26 novembro 2006

Ai Lurdinhas, Lurdinhas!...

Eu até sou uma pessoa relativamente pacífica, mas esta ministra desperta em mim os piores instintos assassinos.

Fala do que não sabe, não sabe o que fala, e opina (ou melhor, legisla) como se fosse dona da razão.

Sim, as escolas funcionam mal. Claro que o problema estás nos professores. Como corrigir esta trapalhada? Tratar do assunto cirurgicamente como se de uma operação de gestão se tratasse. Premeiam-se os melhores (que na realidade são sempre os que têm as cunhas), estreita-se o cano por onde passam e só la crème de la crème, ascenderá ao patamar da excelência da profissão.

Sim, que há por aí muito boa gente cheia de vontade para trabalhar, com muito mais garra, energia e frescura, que se dedicam 300% ao que fazem, mas que não valem nada. Se valessem alguma coisa tinham conseguido vaga. - Óbvio! Como é que nós ainda não tínhamos pensado nisto??

Melhorar condições físicas e recursos materiais da escola??
Naaaa! Isso só serve para gastar dinheiro!

Possibilitar acções de formação decentes e que realmente ajudem os professores a aprender, em vez de estarem a passar tempo?
Que nada! Eles são professores. Já sabem tudo. Dispensa para formação só para as iniciativas do Ministério, que isso é que eles devem estar atentos.

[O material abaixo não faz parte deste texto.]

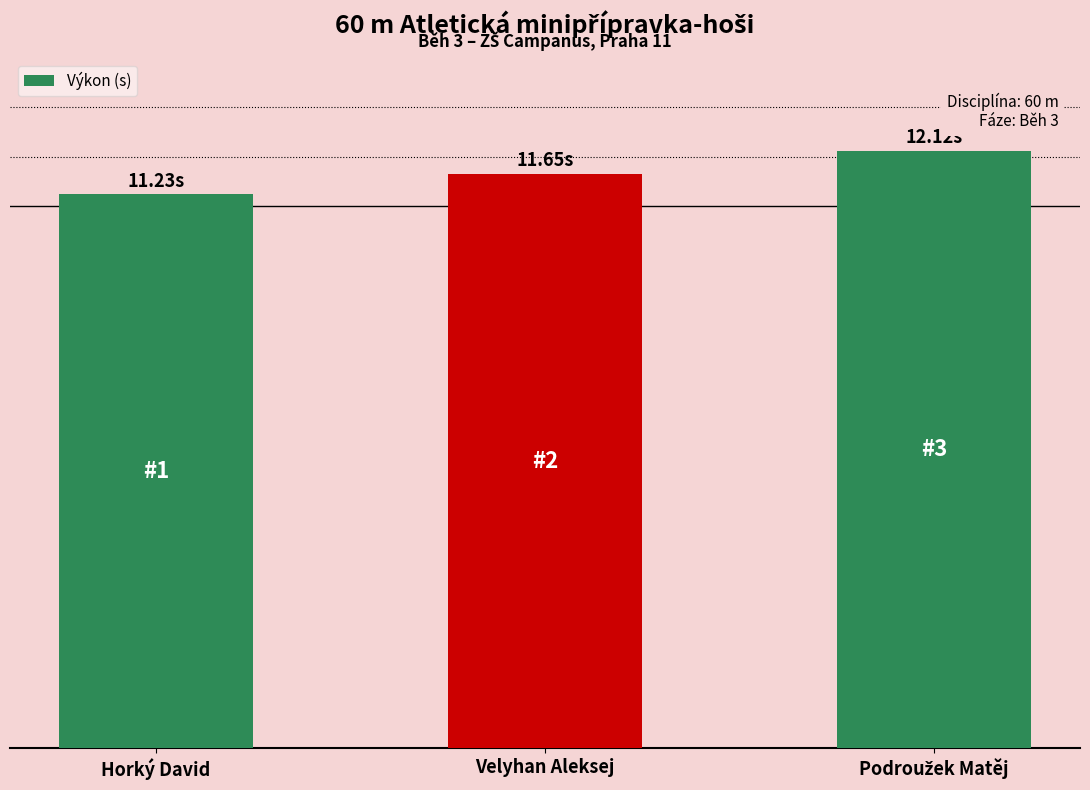

What is the label of the 3rd bar from the left?

Podroužek Matěj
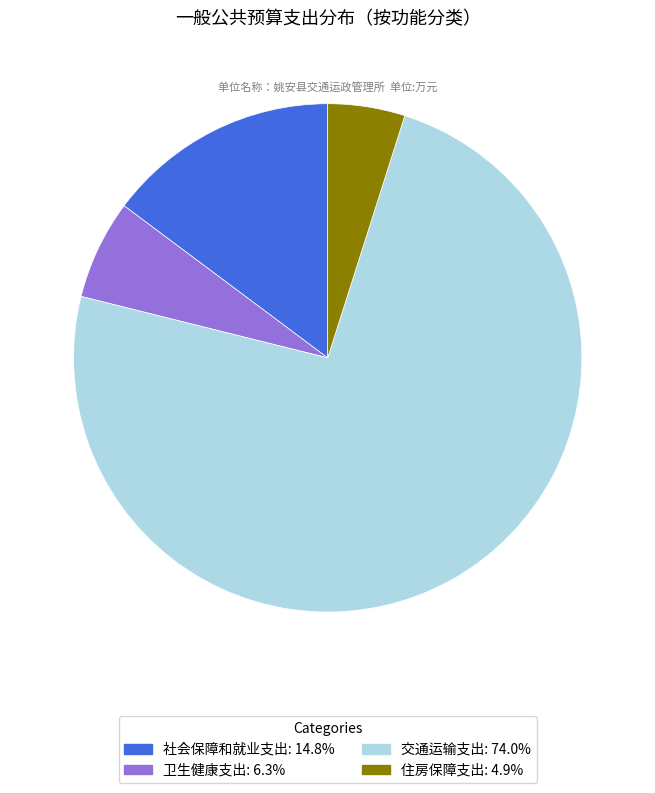

How many slices are in this pie chart?

4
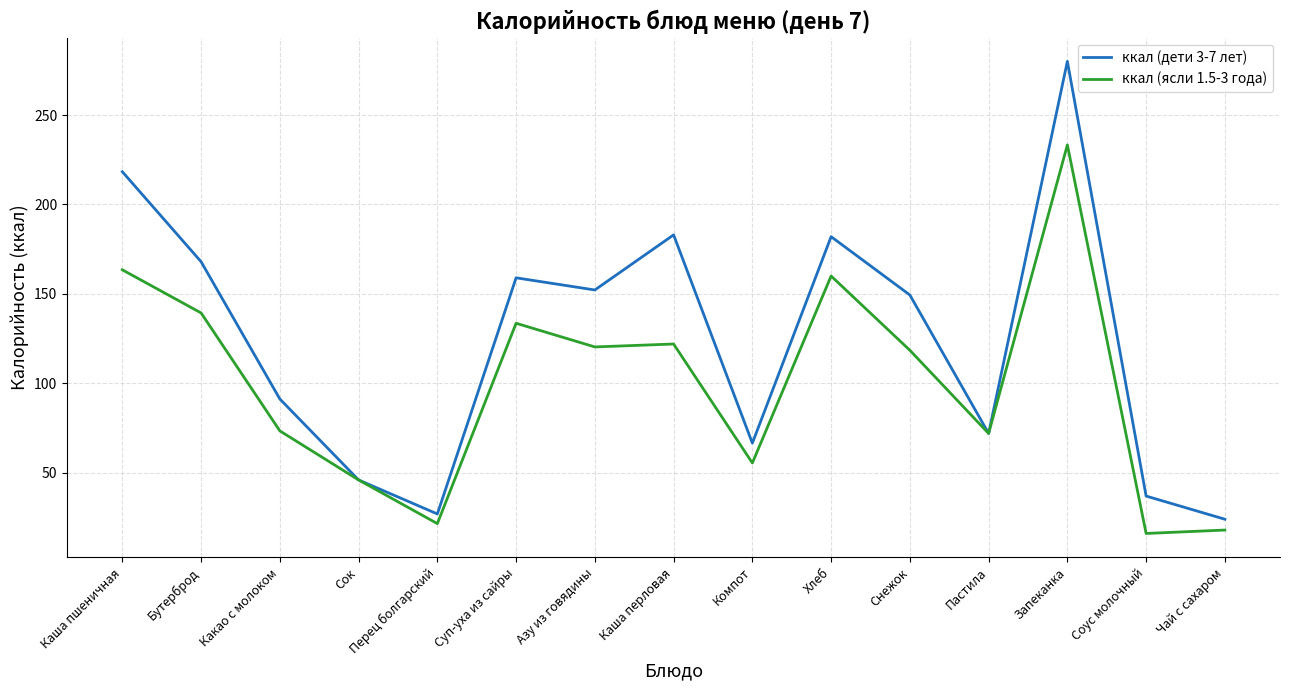

Which series has the largest total across all categories?

ккал (дети 3-7 лет)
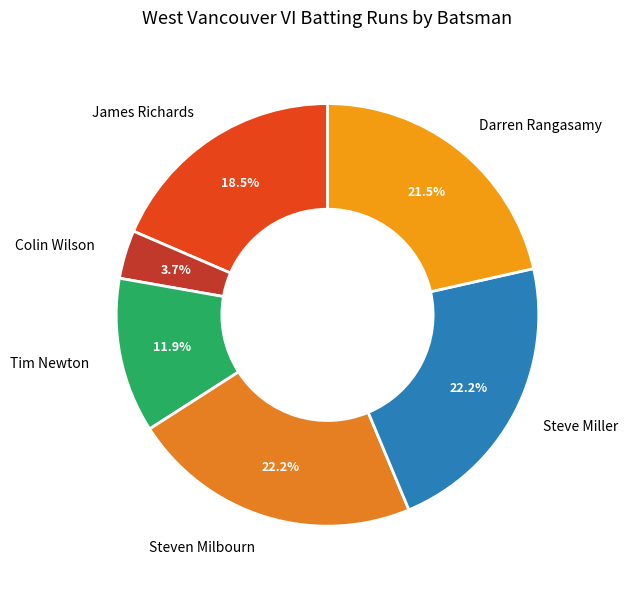

How much of the chart is everything except Steven Milbourn?

77.8%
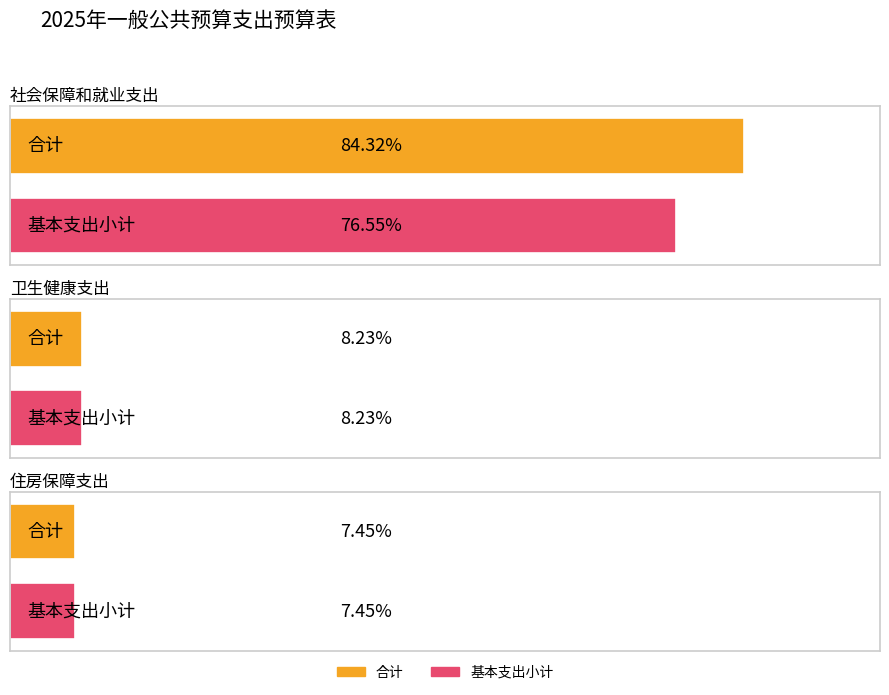

Which category has the highest value in the 合计 series?

社会保障和就业支出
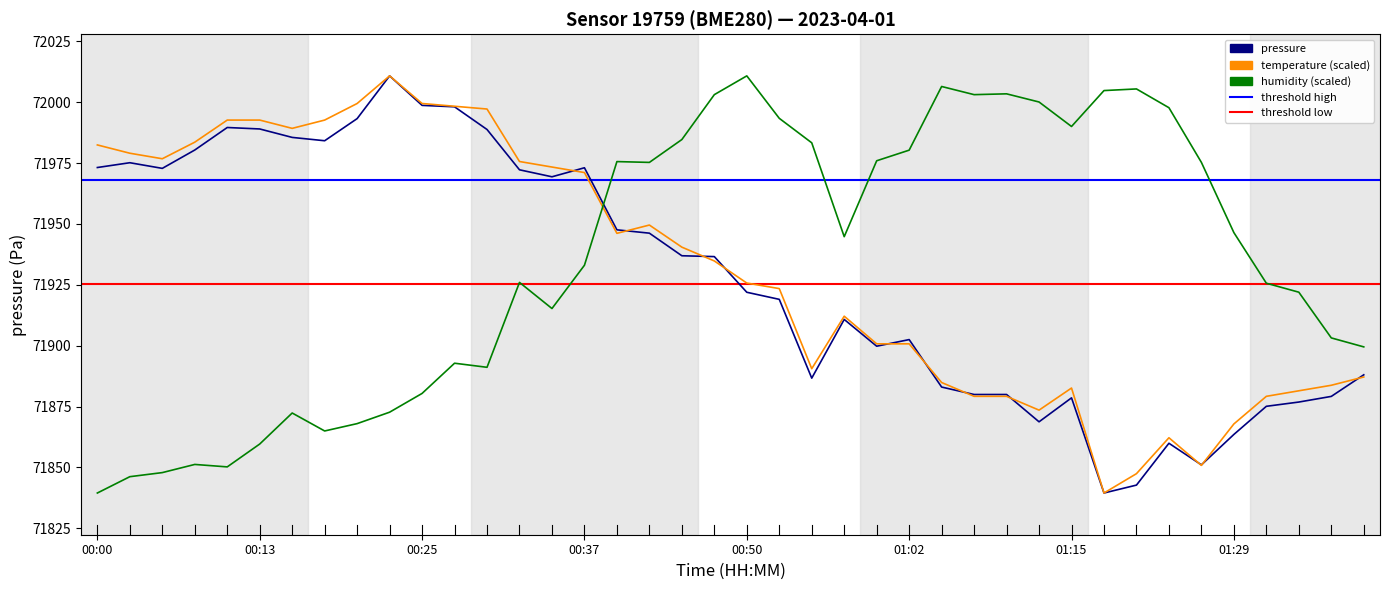

How many intersections are there between pressure and humidity (scaled)?

1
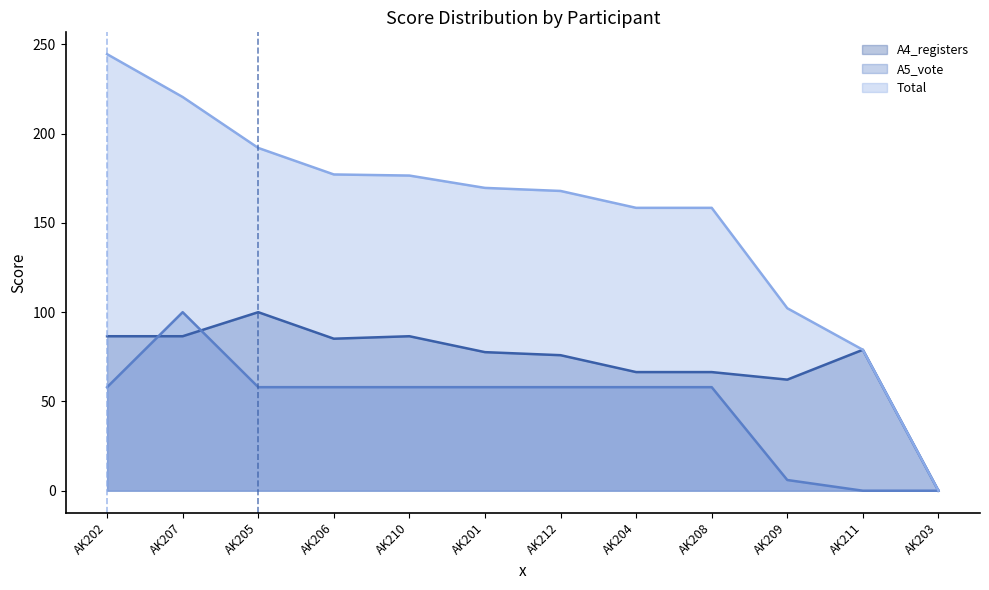

Which category has the highest value in the Total series?

AK202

Apertar os calos aos miúdos e aos pais, para provar por A+B que quem não trabuca, não manduca?
Epá, isso é que não!!! Lá se ia a taxa de sucesso escolar! E mal ou bem, eles têm que completar o 9º ano!

Penalizar os verdadeiros vírus do sistema, aqueles que faltam sistematicamente por quererem estar no ginásio, sabendo toda a gente disso e ninguém fazendo nada?
Pá, meus amigos, toda a gente sabe que há maus professores em que não aparece uma só voz discordante para dizer o contrário. Mas já viram a trabalheira que dava à inspecção andar a catá-los? Nós estamos em época de contenção! Não temos pessoal para isso e temos de nos centrar naquilo que é importante: os alunos!

A ministra, nas suas certezas, esqueceu-se de um pequeno pormenor que muitos de nós, professores, já aprendemos.
Nada se faz contra as pessoas. Faz-se com elas.

Se eu não fosse credível na instituição de regras na minha sala de aula, os meus alunos nunca me respeitariam. Primeiro colocavam-me em causa e depois boicotavam o meu trabalho. Tão simples como isto. Porque há sempre maneira de escapar, e o português é perito no desenrascanço e especialmente a interpretar as entrelinhas da lei. Daí a contorná-la, vai um passinho.

Já me preocupei, muito.
Já entrei em ansiedade por ver a minha vida a andar para trás, porque sei que não tenho cunhas, e venha o que vier, só me trará injustiças.
Já entrei em pânico. Mas para quê?

Eu sei o que valho. Sei que se este estatuto alguma vez me prejudicar, será o próprio sistema o mais lesado. E estou-me a borrifar para a imodéstia destas palavras.
É o que sinto, e é o que me dá alento.
Gosto do que faço e este ano sinto-me tão realizada no meu trabalho, que tenho saudades dos miudos ao fim de semana. Passo a vida a pensar neles e no trabalho que vou fazer.
É a música do rádio que pode ser utlizada para trabalhar em formação cívica, é o vídeo que recebi por mail que tem tudo a ver com a notícia de anorexia que dei aos meus alunos para ilustrar.
Estou permanenente com eles. Trago-os sempre comigo. Dedico-me de alma e coração, e por erro de profissão, cuja confissão me custa a admitir, gosto deles. Tenho realmente carinho e afeição por estes miúdos e venho para casa cheiinha, cada vez que sei que fiz diferença na vida deles.

Sim, sra. ministra, porque o meu trabalho não é das nove às cinco e não é só lidar com papéis.
Os papéis não contam tragédias da sua vida, os papéis não precisam de reforço positivo, os papéis não choram, não riem, não chamam nomes, não saltam por cima das mesas, não se envolvem à pancada no intervalo, não deixam de usar óculos porque os pais não têm dinheiro para pagar os novos, não dizem que gostam da nossa camisola nova, não nos convidam entusiasmados para visitas de estudo com eles.
Os papéis são papéis.
Os alunos são páginas... da nossa vida.

Se a srª. ministra não compreende a diferença, então não percebo o que faz nesse lugar.
É caso para pôr em prática a frase que uma aluna minha escreveu numa cópia (supostamente!!) dos deveres do aluno:

"f) Respeitar as instruções do pessoal doente e não doente"

Mesmo contra vontade, é o que tenho feito.